» Problem to work on
Pull out each line of the listing below that contains the word "coordinates".

» Task inputs
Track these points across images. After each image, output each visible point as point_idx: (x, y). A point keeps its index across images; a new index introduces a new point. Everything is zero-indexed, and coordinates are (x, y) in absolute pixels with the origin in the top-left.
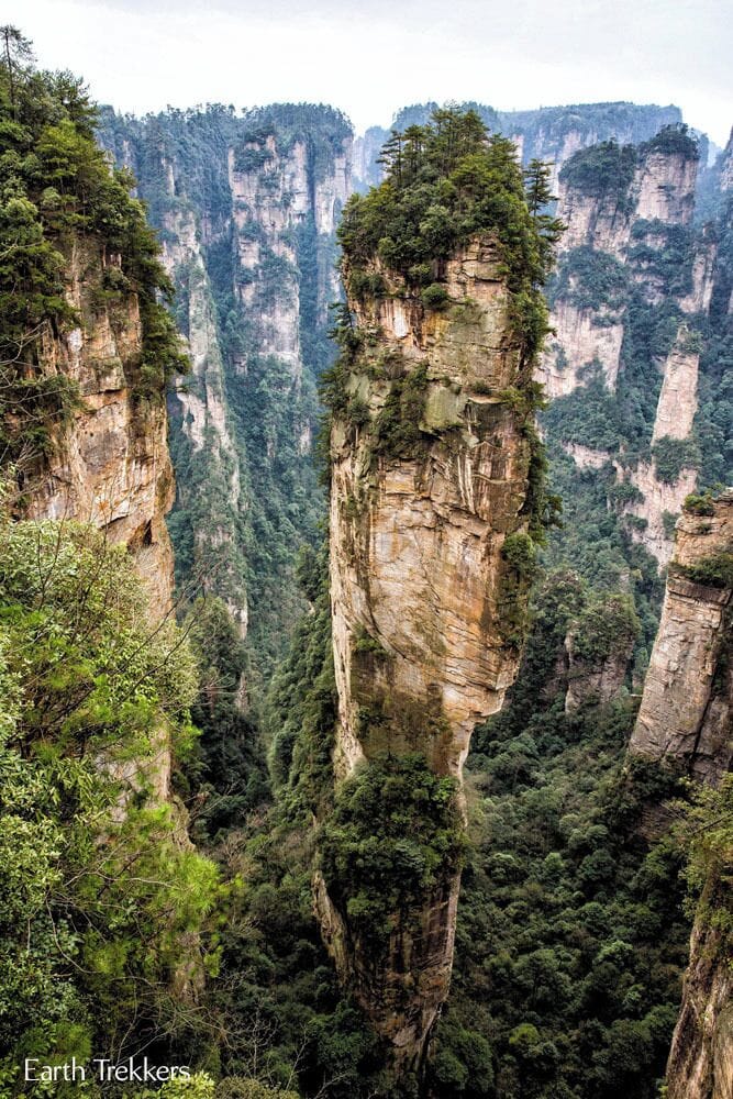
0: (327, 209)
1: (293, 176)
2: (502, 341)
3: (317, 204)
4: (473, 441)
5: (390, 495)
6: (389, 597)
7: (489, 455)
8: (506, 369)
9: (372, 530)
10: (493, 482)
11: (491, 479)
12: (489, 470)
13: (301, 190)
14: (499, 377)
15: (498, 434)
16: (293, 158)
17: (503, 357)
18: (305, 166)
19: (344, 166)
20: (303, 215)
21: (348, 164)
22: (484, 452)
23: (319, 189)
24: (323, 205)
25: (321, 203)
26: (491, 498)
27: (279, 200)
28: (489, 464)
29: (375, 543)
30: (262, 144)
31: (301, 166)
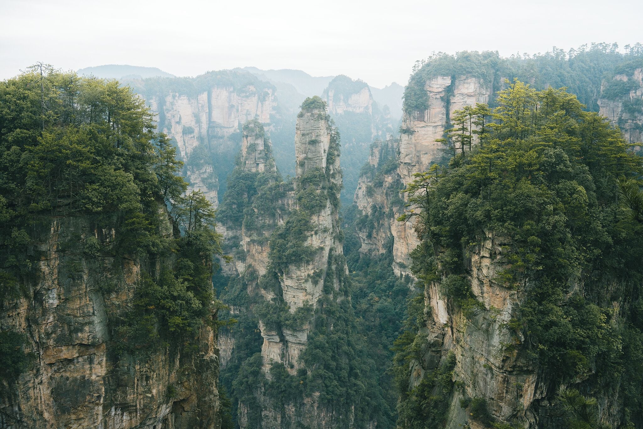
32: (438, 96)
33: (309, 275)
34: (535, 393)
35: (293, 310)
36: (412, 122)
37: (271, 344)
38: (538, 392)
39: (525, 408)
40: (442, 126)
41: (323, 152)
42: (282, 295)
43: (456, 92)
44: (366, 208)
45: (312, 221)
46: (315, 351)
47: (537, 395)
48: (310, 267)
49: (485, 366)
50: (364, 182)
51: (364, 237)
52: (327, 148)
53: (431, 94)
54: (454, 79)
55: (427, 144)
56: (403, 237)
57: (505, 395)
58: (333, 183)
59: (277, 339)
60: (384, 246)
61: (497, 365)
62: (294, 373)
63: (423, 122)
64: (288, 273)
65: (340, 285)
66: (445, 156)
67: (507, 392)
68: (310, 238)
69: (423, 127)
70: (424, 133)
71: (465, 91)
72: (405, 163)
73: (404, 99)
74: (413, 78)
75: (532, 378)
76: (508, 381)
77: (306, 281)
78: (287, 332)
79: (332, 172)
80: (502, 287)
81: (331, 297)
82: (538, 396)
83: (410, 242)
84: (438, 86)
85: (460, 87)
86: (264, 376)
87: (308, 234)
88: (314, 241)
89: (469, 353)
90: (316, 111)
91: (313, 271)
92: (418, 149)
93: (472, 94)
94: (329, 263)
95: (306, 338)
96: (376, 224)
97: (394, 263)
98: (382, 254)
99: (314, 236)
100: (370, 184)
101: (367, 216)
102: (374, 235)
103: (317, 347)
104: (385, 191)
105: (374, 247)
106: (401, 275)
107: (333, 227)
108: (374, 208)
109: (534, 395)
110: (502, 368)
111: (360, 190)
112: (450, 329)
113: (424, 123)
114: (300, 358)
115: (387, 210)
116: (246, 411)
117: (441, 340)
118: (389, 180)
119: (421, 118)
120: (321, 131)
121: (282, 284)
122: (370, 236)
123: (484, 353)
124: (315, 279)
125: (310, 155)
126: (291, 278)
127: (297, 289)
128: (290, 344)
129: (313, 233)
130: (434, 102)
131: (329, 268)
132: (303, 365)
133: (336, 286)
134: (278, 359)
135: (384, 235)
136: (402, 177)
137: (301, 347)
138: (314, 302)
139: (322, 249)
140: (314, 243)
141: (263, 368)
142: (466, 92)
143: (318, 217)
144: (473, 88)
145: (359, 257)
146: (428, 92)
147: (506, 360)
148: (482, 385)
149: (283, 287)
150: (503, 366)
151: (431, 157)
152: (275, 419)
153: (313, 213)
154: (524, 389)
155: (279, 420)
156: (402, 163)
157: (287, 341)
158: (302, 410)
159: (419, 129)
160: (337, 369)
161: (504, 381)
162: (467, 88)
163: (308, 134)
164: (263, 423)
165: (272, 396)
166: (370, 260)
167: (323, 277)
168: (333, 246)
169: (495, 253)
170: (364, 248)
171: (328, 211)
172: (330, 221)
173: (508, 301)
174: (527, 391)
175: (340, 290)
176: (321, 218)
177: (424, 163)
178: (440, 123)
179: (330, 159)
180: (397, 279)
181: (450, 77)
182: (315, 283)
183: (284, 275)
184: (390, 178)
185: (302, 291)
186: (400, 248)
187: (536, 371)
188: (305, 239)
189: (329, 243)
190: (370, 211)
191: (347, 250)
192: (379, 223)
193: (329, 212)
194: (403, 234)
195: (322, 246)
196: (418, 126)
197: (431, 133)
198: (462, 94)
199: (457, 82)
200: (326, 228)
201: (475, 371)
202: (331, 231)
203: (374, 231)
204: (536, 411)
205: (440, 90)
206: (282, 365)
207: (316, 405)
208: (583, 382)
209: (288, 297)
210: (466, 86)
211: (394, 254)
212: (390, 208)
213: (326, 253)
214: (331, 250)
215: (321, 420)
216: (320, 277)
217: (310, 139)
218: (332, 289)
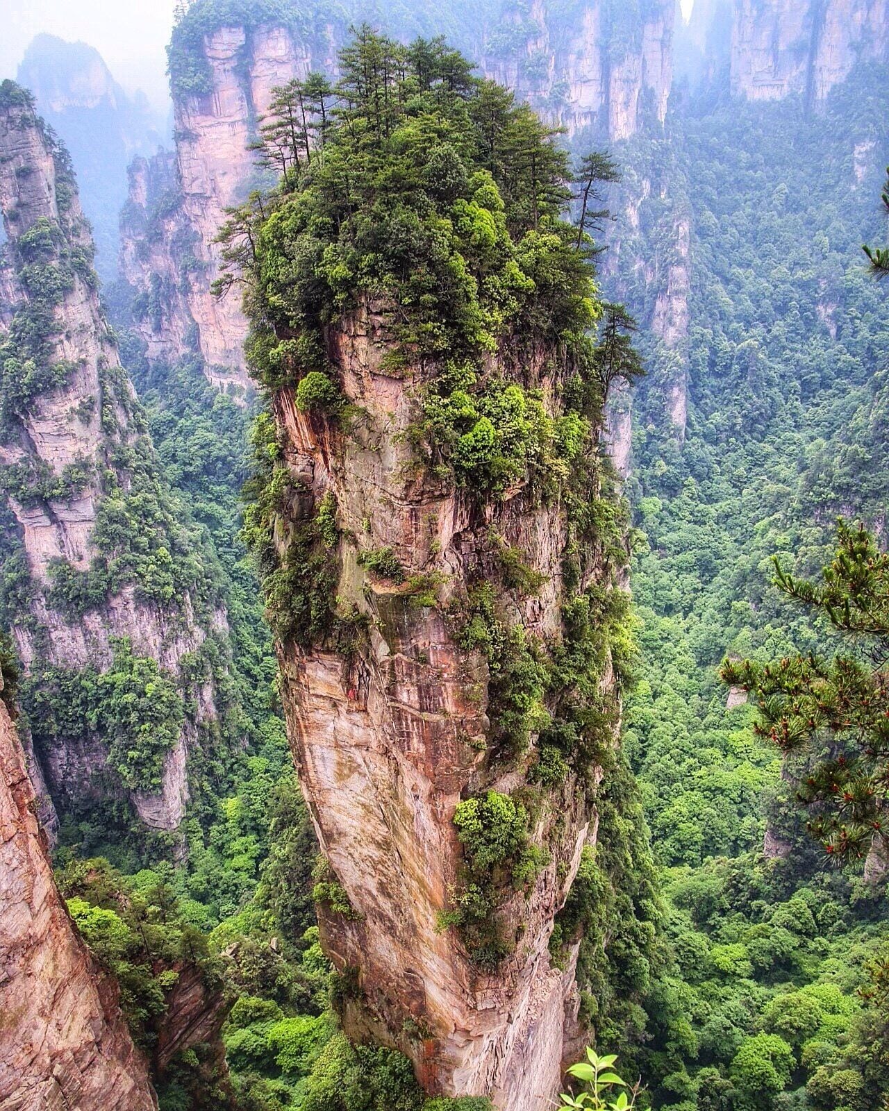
0: (626, 104)
1: (580, 56)
2: (407, 488)
3: (612, 97)
4: (382, 650)
5: (317, 696)
6: (345, 835)
7: (410, 676)
8: (420, 536)
9: (306, 739)
10: (426, 716)
11: (422, 710)
12: (415, 697)
13: (591, 76)
14: (412, 549)
15: (421, 642)
16: (580, 30)
17: (414, 515)
18: (597, 41)
19: (660, 35)
20: (592, 114)
21: (666, 31)
22: (401, 670)
23: (616, 74)
24: (621, 98)
25: (619, 96)
26: (424, 740)
27: (546, 96)
28: (413, 689)
29: (313, 758)
30: (525, 14)
31: (591, 40)
32: (228, 66)
33: (72, 410)
34: (454, 524)
35: (59, 471)
36: (191, 118)
37: (38, 530)
38: (458, 523)
39: (444, 548)
40: (244, 121)
41: (46, 190)
42: (35, 451)
43: (257, 56)
44: (142, 281)
45: (57, 317)
46: (110, 528)
47: (457, 527)
48: (71, 396)
49: (381, 501)
50: (129, 237)
51: (150, 332)
52: (51, 180)
53: (216, 64)
54: (249, 31)
55: (222, 157)
56: (213, 321)
57: (414, 535)
58: (78, 246)
59: (46, 521)
60: (186, 342)
61: (398, 495)
62: (85, 566)
63: (210, 117)
64: (37, 413)
65: (127, 416)
66: (257, 175)
67: (417, 531)
68: (59, 347)
69: (211, 126)
70: (214, 136)
71: (271, 54)
72: (193, 195)
73: (170, 76)
74: (177, 35)
75: (448, 506)
76: (416, 515)
77: (70, 420)
78: (57, 508)
79: (71, 225)
80: (391, 378)
81: (117, 438)
82: (459, 528)
83: (225, 329)
84: (225, 47)
85: (263, 46)
86: (39, 581)
87: (55, 340)
88: (66, 352)
89: (355, 486)
90: (15, 112)
91: (78, 402)
92: (211, 167)
93: (285, 59)
94: (102, 384)
95: (92, 510)
96: (164, 307)
97: (206, 368)
98: (184, 356)
99: (65, 342)
100: (142, 239)
101: (146, 296)
102: (166, 325)
103: (112, 520)
104: (168, 248)
105: (169, 345)
106: (222, 384)
107: (95, 321)
108: (156, 278)
109: (454, 528)
110: (406, 500)
111: (126, 252)
112: (320, 456)
113: (214, 119)
114: (91, 543)
115: (178, 281)
116: (26, 639)
117: (309, 475)
118: (171, 227)
119: (206, 111)
120: (33, 149)
121: (31, 431)
122: (158, 329)
123: (378, 483)
124: (84, 414)
125: (24, 198)
126: (43, 419)
127: (58, 435)
128: (68, 525)
129: (63, 337)
130: (223, 77)
131: (104, 393)
132: (97, 552)
133: (122, 420)
134: (56, 552)
135: (180, 324)
136: (193, 219)
137: (88, 526)
138: (91, 451)
139: (84, 362)
140: (69, 353)
141: (34, 569)
142: (274, 56)
143: (66, 308)
144: (284, 48)
145: (149, 366)
146: (210, 60)
147: (410, 486)
148: (380, 528)
149: (34, 438)
150: (406, 496)
151: (235, 179)
152: (74, 639)
153: (54, 303)
154: (439, 522)
155: (81, 640)
156: (188, 194)
157: (62, 522)
158: (111, 618)
159: (206, 130)
160: (150, 548)
161: (411, 516)
162: (274, 48)
163: (11, 159)
164: (58, 649)
165: (59, 608)
166: (166, 368)
167: (97, 408)
168: (102, 354)
169: (374, 328)
170: (154, 350)
171: (80, 294)
172: (88, 313)
173: (401, 399)
174: (443, 524)
175: (128, 425)
176: (71, 309)
177: (224, 190)
178: (238, 117)
179: (64, 202)
180: (217, 392)
181: (242, 29)
182: (87, 420)
183: (31, 416)
184: (173, 223)
185: (68, 437)
186: (211, 341)
187: (453, 493)
188: (52, 349)
189: (93, 351)
190: (150, 286)
191: (126, 358)
192: (168, 305)
193: (83, 298)
194: (211, 316)
195: (83, 357)
196: (203, 124)
197: (226, 135)
198: (268, 60)
199: (256, 38)
200: (82, 325)
201: (367, 511)
202: (93, 329)
203: (164, 318)
204: (457, 549)
205: (229, 54)
206: (64, 559)
207: (131, 606)
208: (514, 497)
209: (46, 452)
210: (271, 43)
211: (204, 351)
212: (182, 275)
213: (93, 368)
214: (100, 362)
215: (145, 626)
216: (92, 410)
217: (18, 167)
218: (118, 425)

» Task result
Track these points across images. After each image, output each visible point as point_idx: (x, y). A point keeps its index across images; a new index introduces a new point. Everything is zero-indexed, and coordinates are (x, y) in absolute pixels with the origin in the top-left.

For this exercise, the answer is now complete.